■ What to do:
In the copy of the lines below, leave out pictures and print everything else exactly.

■ Input data:
****************************************

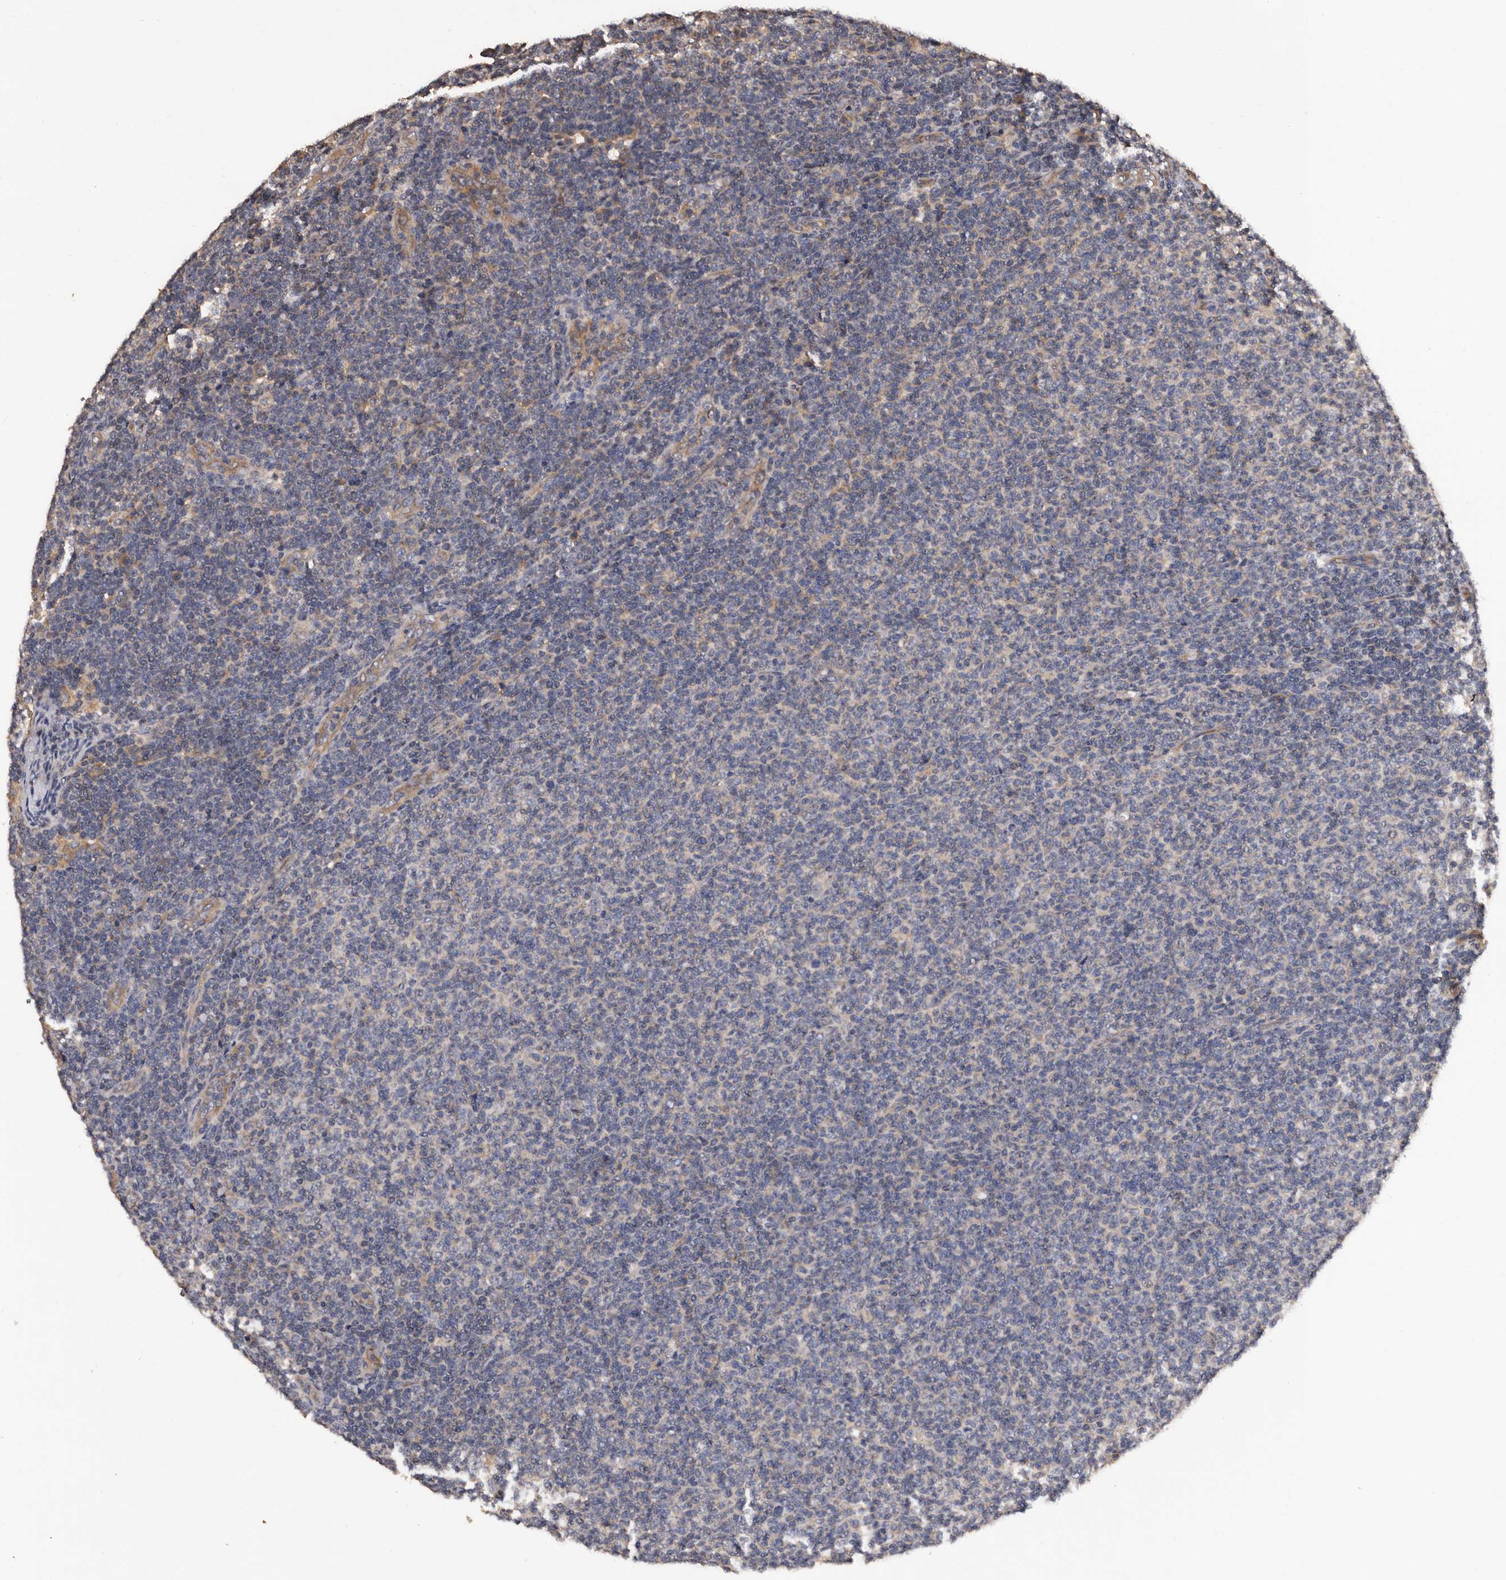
{"staining": {"intensity": "negative", "quantity": "none", "location": "none"}, "tissue": "lymphoma", "cell_type": "Tumor cells", "image_type": "cancer", "snomed": [{"axis": "morphology", "description": "Malignant lymphoma, non-Hodgkin's type, Low grade"}, {"axis": "topography", "description": "Lymph node"}], "caption": "This is a histopathology image of immunohistochemistry (IHC) staining of low-grade malignant lymphoma, non-Hodgkin's type, which shows no expression in tumor cells.", "gene": "ADCK5", "patient": {"sex": "male", "age": 66}}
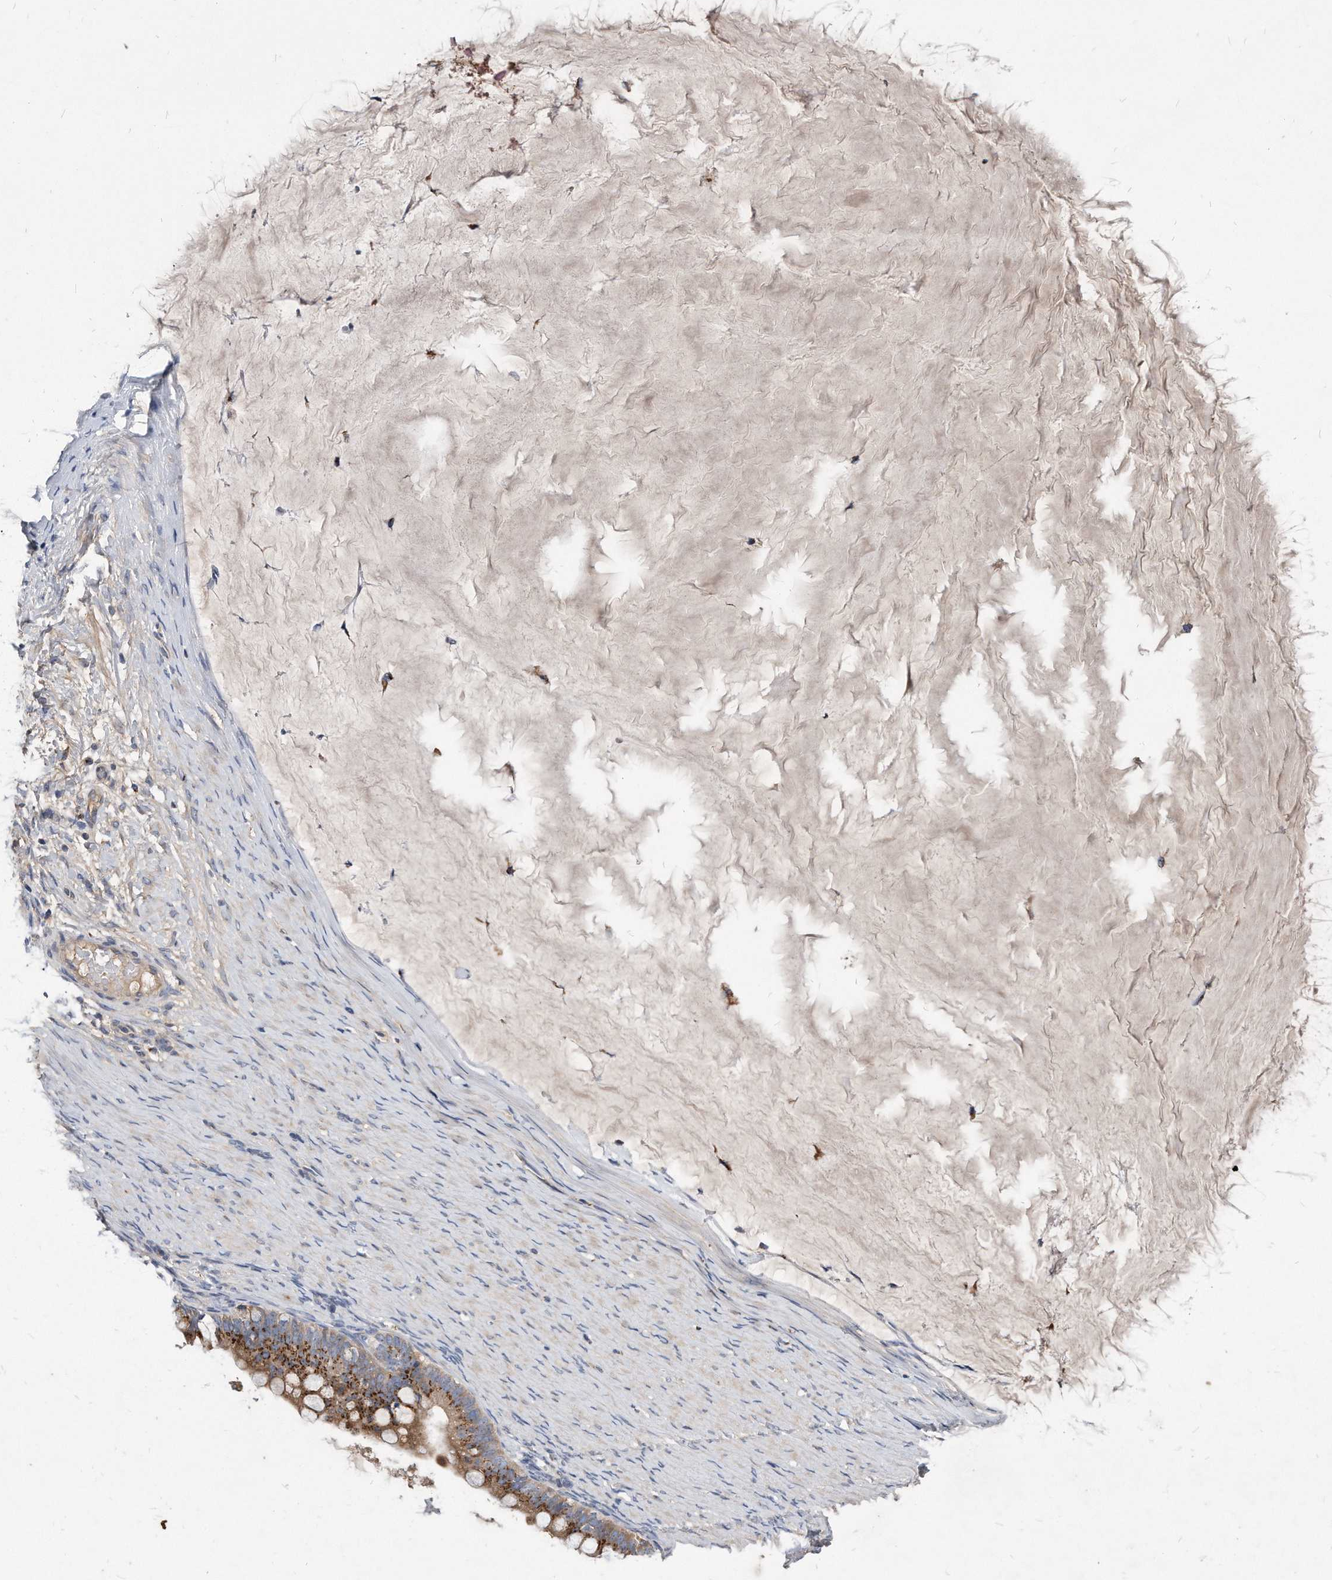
{"staining": {"intensity": "moderate", "quantity": ">75%", "location": "cytoplasmic/membranous"}, "tissue": "ovarian cancer", "cell_type": "Tumor cells", "image_type": "cancer", "snomed": [{"axis": "morphology", "description": "Cystadenocarcinoma, mucinous, NOS"}, {"axis": "topography", "description": "Ovary"}], "caption": "A brown stain highlights moderate cytoplasmic/membranous positivity of a protein in human mucinous cystadenocarcinoma (ovarian) tumor cells. Using DAB (3,3'-diaminobenzidine) (brown) and hematoxylin (blue) stains, captured at high magnification using brightfield microscopy.", "gene": "MGAT4A", "patient": {"sex": "female", "age": 61}}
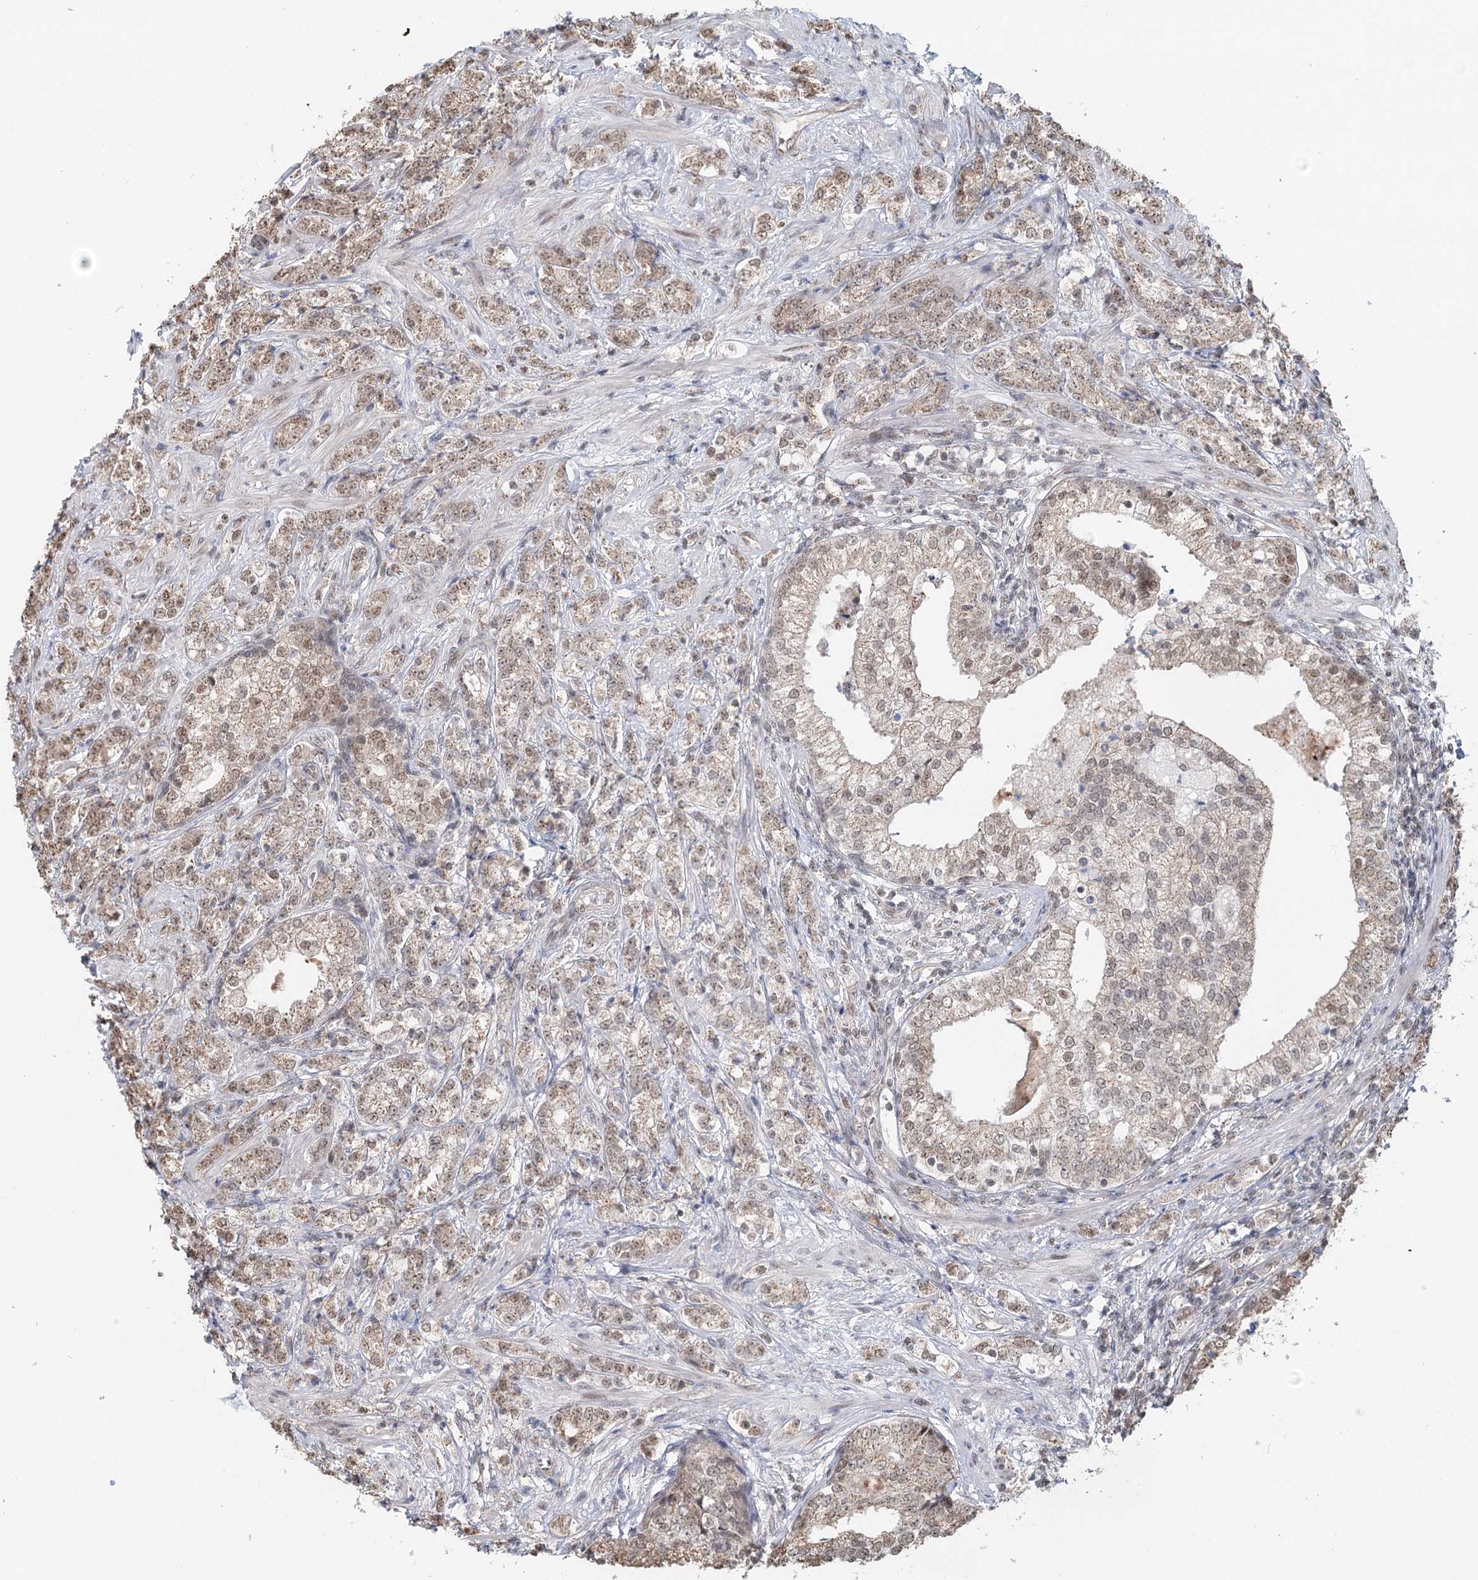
{"staining": {"intensity": "moderate", "quantity": ">75%", "location": "nuclear"}, "tissue": "prostate cancer", "cell_type": "Tumor cells", "image_type": "cancer", "snomed": [{"axis": "morphology", "description": "Adenocarcinoma, High grade"}, {"axis": "topography", "description": "Prostate"}], "caption": "Prostate cancer was stained to show a protein in brown. There is medium levels of moderate nuclear expression in about >75% of tumor cells.", "gene": "GPALPP1", "patient": {"sex": "male", "age": 69}}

****************************************

■ Output for this task:
{"staining": {"intensity": "negative", "quantity": "none", "location": "none"}, "tissue": "lymphoma", "cell_type": "Tumor cells", "image_type": "cancer", "snomed": [{"axis": "morphology", "description": "Malignant lymphoma, non-Hodgkin's type, Low grade"}, {"axis": "topography", "description": "Lymph node"}], "caption": "This is a histopathology image of immunohistochemistry (IHC) staining of low-grade malignant lymphoma, non-Hodgkin's type, which shows no expression in tumor cells.", "gene": "ADCK5", "patient": {"sex": "male", "age": 66}}
{"staining": {"intensity": "moderate", "quantity": ">75%", "location": "cytoplasmic/membranous"}, "tissue": "ovarian cancer", "cell_type": "Tumor cells", "image_type": "cancer", "snomed": [{"axis": "morphology", "description": "Cystadenocarcinoma, mucinous, NOS"}, {"axis": "topography", "description": "Ovary"}], "caption": "A brown stain highlights moderate cytoplasmic/membranous positivity of a protein in human mucinous cystadenocarcinoma (ovarian) tumor cells. Using DAB (3,3'-diaminobenzidine) (brown) and hematoxylin (blue) stains, captured at high magnification using brightfield microscopy.", "gene": "MGAT4A", "patient": {"sex": "female", "age": 61}}
{"staining": {"intensity": "moderate", "quantity": ">75%", "location": "nuclear"}, "tissue": "prostate cancer", "cell_type": "Tumor cells", "image_type": "cancer", "snomed": [{"axis": "morphology", "description": "Adenocarcinoma, High grade"}, {"axis": "topography", "description": "Prostate"}], "caption": "Prostate cancer was stained to show a protein in brown. There is medium levels of moderate nuclear expression in about >75% of tumor cells.", "gene": "GPALPP1", "patient": {"sex": "male", "age": 69}}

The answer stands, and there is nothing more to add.